AI: Frenemy Number One
AI is the best thing and the worst thing that’s ever happened to publishing. It writes, edits, and optimizes faster than any newsroom could dream of. But it also steals attention, changes user behavior, and keeps the audience locked inside walled gardens built by tech giants. Mike sees a way forward using AI not just to create, but to measure.
“It’s not about automation. It’s about understanding what works, and why,” he says. “When you mix machine logic with human creativity – that’s when publishing gets interesting again.”
Publishers vs. Performance
Advertisers have changed the rules, too. It’s not enough to have a big audience, because you need performance, engagement, proof that your users actually care. That’s where publishers are being squeezed the hardest.
Expert’s take? Stop fighting each other. Start teaming up. “When publishers build alliances, they create leverage,” he says. “That’s the only way to stand up to platforms that keep rewriting the terms of the game.”
The Quiet Revolution
In Spain, where Membrana Media works closely with local publishers, the shift is already happening – slowly, quietly, but undeniably. Teams are experimenting with short-form video, gamified content, and social-style storytelling that doesn’t feel like advertising. And guess what? Users actually stay.

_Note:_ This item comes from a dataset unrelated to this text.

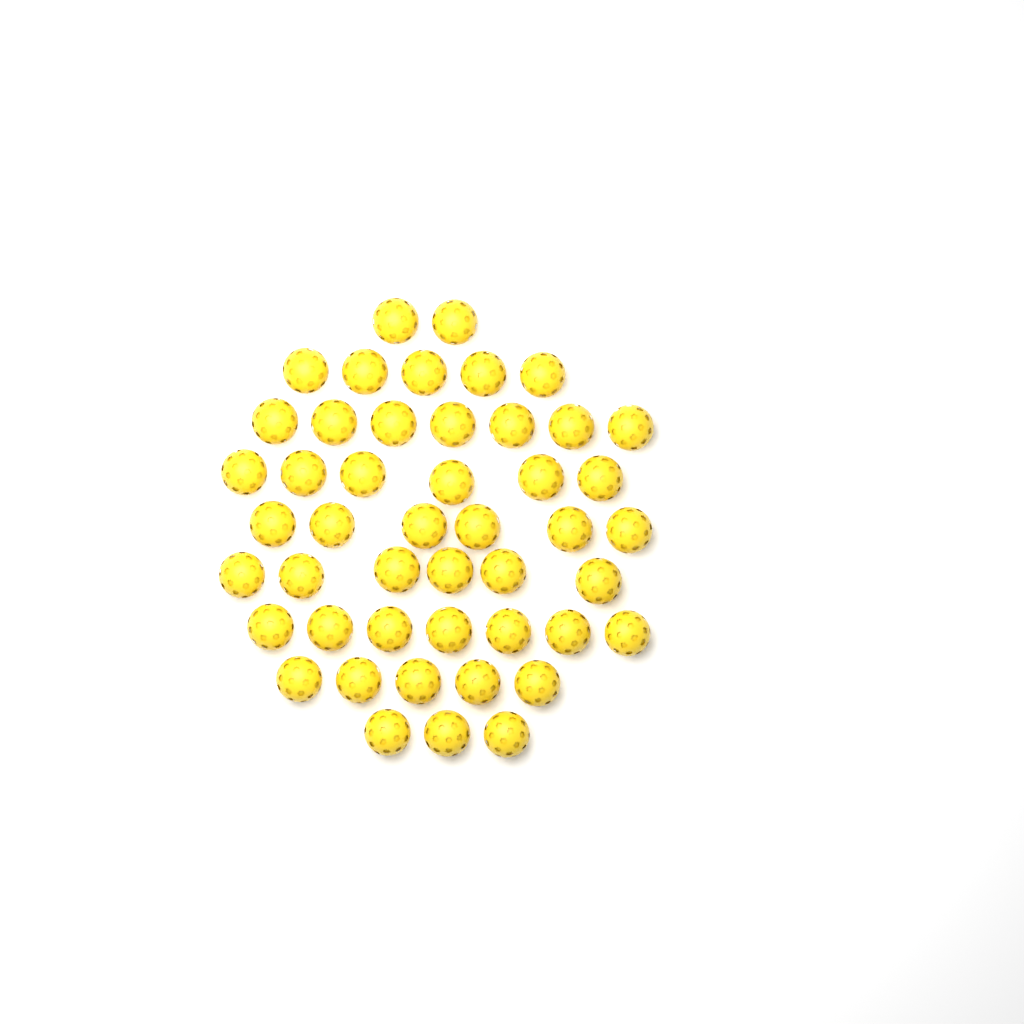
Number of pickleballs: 47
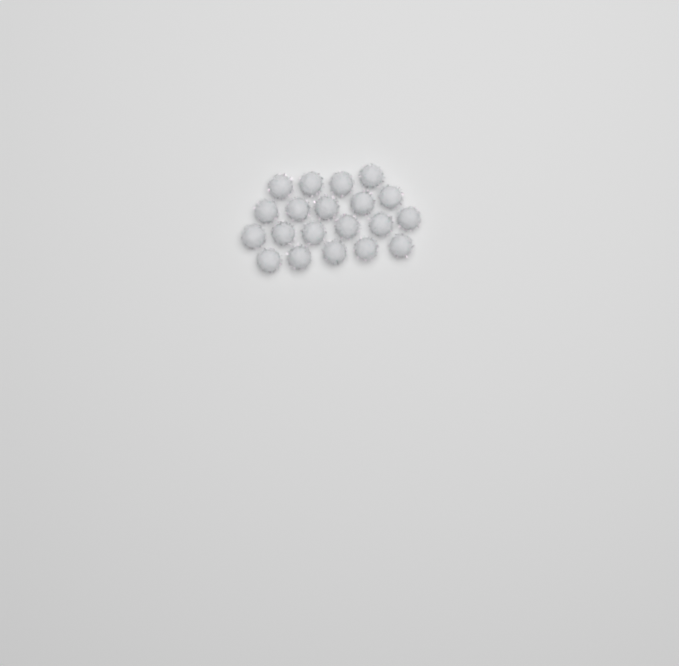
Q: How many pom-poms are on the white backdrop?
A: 20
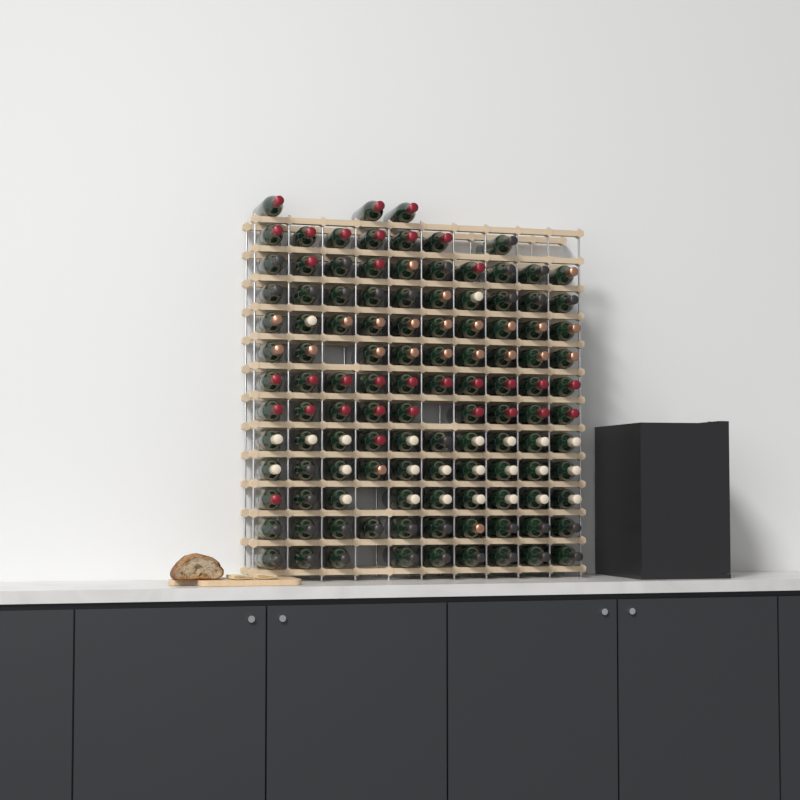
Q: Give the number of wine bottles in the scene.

The formula isn’t complicated: trust + creativity = loyalty. But it takes guts to try new formats when the old ones still sort of work.
The Bottom Line
Digital publishing isn’t dying, but it’s mutating.Those who adapt fast, experiment boldly, and build genuine connections will make it. The rest? They’ll be buried under the next algorithm update.
As Kudriavsky puts it, “The ones who win aren’t just the fastest — they’re the most flexible.”